* Exercise text:
Doud v. Yellow Cab of Reno, Inc.
3:13-cv-00664
D. Nev.Sep 18, 2015Background
- Plaintiffs James and Melodie Doud sued Yellow Cab under the ADA; Yellow Cab asserted as its 25th affirmative defense that James Doud was an independent contractor, not an employee, barring ADA recovery.
- The Douds moved for partial summary judgment on that affirmative defense; briefing occurred in 2014.
- On March 30, 2015 the court granted summary judgment for the Douds on the 25th affirmative defense, finding Doud was an employee under applicable law.
- Nearly six months later, Yellow Cab filed a motion for reconsideration arguing the court should have applied Nevada law to the employment status question and that the issue should have been left to a jury.
- The court treated the motion as one for reconsideration of an interlocutory order and evaluated whether there was newly discovered evidence, clear error, manifest injustice, or intervening change in controlling law.

* Supplied material:
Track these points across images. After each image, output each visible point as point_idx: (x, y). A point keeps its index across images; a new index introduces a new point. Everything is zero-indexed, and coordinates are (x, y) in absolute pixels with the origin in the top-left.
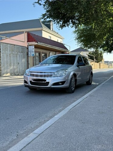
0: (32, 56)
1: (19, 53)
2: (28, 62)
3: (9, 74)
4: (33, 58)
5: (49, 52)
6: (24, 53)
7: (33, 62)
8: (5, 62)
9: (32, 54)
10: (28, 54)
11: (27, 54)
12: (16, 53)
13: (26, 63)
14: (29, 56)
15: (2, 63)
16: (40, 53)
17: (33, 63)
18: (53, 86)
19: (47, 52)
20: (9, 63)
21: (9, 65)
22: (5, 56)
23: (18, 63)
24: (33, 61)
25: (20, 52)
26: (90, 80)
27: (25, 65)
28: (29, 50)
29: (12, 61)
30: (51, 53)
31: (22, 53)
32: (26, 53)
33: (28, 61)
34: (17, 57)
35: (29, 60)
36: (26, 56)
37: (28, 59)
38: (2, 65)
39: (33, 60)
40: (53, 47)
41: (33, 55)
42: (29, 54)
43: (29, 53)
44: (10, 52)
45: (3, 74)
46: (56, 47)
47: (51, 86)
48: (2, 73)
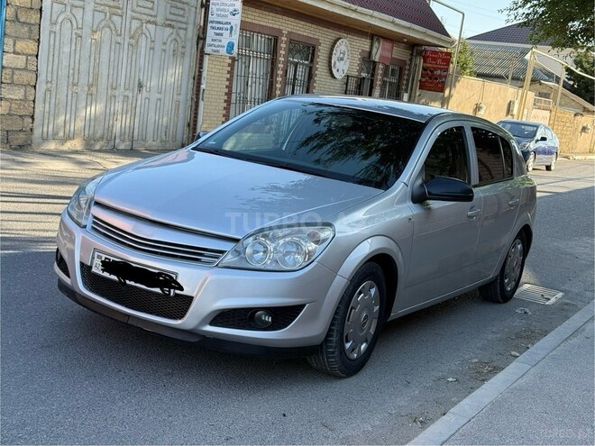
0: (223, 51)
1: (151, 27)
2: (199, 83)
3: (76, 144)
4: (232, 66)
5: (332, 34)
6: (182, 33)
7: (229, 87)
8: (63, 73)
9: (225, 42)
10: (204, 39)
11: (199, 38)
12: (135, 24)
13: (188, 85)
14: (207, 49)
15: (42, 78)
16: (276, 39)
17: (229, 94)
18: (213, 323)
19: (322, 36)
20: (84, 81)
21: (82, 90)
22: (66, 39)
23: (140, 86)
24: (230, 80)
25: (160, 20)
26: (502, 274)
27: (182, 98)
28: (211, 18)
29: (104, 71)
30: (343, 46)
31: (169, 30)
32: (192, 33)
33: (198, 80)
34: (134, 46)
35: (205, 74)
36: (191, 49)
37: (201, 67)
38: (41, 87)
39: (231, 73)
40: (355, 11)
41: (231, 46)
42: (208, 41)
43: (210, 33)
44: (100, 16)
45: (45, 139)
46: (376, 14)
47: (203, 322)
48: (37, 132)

...

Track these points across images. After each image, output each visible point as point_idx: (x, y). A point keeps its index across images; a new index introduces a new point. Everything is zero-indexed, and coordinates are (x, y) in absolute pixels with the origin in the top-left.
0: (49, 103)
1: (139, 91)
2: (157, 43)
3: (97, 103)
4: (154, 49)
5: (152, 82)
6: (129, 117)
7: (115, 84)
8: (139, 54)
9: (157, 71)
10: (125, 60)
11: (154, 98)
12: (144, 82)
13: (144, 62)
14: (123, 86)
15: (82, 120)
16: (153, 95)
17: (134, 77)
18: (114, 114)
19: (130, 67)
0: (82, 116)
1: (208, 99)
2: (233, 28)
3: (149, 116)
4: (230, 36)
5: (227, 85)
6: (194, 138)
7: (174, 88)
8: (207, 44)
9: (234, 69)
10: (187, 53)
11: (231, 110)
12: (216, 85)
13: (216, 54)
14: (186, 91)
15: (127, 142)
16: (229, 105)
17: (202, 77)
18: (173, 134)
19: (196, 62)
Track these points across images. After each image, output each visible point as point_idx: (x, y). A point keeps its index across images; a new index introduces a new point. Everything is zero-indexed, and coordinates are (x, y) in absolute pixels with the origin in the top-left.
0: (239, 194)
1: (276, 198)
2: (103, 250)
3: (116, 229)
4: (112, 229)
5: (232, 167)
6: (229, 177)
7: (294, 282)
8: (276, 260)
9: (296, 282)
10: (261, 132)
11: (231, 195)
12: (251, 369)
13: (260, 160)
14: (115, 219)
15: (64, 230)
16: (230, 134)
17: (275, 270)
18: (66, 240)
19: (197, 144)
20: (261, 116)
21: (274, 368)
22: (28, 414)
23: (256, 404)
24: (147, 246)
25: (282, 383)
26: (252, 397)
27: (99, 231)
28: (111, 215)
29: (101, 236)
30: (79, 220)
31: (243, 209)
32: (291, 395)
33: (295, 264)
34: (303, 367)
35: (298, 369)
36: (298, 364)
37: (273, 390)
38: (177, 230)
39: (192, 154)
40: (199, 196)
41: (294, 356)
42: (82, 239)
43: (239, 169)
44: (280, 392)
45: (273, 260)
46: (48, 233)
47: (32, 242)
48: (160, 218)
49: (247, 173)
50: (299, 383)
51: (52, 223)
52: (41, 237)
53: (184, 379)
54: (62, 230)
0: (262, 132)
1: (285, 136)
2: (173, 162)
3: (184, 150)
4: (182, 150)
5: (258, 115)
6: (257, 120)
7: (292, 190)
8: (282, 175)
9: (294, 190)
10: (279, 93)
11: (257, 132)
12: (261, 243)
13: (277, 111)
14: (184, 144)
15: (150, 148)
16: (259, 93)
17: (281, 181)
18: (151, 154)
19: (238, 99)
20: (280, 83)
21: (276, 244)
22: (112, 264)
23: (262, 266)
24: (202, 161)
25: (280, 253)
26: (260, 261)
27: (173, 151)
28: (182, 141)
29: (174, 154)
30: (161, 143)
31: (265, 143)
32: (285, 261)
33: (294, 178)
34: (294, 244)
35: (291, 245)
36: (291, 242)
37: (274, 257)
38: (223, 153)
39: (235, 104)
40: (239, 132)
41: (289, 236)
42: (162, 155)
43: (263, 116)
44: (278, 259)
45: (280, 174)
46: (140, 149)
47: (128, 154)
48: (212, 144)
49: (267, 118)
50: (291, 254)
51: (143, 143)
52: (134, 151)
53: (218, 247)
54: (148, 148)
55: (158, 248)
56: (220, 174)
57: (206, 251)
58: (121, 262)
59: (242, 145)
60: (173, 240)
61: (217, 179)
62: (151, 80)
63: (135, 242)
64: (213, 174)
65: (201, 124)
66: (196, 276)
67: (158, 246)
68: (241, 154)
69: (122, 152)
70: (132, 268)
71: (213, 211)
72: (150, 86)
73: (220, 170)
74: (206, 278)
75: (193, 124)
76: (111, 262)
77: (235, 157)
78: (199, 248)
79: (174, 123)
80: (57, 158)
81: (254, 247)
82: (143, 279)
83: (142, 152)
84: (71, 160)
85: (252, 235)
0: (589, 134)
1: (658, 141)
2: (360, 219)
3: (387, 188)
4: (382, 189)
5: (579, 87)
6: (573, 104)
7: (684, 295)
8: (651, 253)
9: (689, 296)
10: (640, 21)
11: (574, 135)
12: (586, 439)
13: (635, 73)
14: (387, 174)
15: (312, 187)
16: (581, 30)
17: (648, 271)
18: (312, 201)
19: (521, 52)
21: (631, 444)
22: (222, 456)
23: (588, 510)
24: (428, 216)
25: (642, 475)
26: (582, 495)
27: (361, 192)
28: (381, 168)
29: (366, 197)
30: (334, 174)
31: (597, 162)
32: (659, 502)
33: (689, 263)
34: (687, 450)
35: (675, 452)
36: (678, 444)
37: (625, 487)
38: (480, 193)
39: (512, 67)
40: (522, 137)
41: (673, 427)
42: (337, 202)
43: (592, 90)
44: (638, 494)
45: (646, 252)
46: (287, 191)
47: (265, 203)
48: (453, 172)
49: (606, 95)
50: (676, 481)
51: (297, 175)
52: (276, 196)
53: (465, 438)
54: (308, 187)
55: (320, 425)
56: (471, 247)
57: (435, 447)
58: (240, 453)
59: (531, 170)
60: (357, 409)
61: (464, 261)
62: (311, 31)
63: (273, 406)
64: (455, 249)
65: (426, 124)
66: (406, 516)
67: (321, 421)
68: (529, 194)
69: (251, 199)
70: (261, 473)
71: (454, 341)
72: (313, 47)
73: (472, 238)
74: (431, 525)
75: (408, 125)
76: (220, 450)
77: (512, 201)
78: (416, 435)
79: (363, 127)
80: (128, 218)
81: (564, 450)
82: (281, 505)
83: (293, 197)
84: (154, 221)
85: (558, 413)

* Tasks:
[a] In the case summary above, translate this sentence into Spanish: "On March 30, 2015 the court granted summary judgment for the Douds on the 25th affirmative defense, finding Doud was an employee under applicable law."
[b] Answer these questions from the case summary above:
(i) Under what law did the plaintiffs sue Yellow Cab?
(ii) In what year did briefing on the motion for partial summary judgment take place?
(iii) Which state's law did Yellow Cab argue the court should have applied to the employment status question?

* Results in order:
[a] El 30 de marzo de 2015, el tribunal dictó sentencia sumaria a favor de los Doud sobre la vigésima quinta defensa afirmativa, al determinar que Doud era un empleado conforme a la ley aplicable.

[b]
(i) The ADA
(ii) 2014
(iii) Nevada